What to produce:
Go through the lines below and tally those containing the string "Rendered". Respond with the number only.

Source data:
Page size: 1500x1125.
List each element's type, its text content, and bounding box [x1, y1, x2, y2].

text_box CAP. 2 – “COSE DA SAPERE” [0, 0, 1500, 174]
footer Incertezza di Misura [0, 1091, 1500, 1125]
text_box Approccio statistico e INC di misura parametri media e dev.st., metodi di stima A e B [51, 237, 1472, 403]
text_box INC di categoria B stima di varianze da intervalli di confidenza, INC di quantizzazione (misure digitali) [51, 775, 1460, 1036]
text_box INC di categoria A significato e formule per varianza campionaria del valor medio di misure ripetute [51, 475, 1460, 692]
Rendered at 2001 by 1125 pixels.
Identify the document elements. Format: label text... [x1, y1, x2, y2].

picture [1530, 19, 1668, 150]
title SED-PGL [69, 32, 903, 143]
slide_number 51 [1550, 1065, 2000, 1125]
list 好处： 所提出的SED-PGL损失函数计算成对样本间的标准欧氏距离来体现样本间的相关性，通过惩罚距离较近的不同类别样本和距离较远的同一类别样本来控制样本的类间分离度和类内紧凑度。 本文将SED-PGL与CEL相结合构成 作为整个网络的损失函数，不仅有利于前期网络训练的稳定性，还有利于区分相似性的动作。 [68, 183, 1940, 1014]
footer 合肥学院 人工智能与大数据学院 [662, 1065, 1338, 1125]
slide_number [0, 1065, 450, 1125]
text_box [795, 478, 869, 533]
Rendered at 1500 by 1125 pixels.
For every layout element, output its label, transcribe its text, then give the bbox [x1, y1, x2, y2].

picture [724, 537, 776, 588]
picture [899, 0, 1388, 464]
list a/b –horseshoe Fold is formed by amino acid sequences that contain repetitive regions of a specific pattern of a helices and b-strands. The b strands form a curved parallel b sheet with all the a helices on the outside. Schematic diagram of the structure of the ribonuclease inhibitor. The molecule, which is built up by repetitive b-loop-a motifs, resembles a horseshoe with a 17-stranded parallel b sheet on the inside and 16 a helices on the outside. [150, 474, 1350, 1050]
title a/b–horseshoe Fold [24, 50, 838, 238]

Solved exercise:
2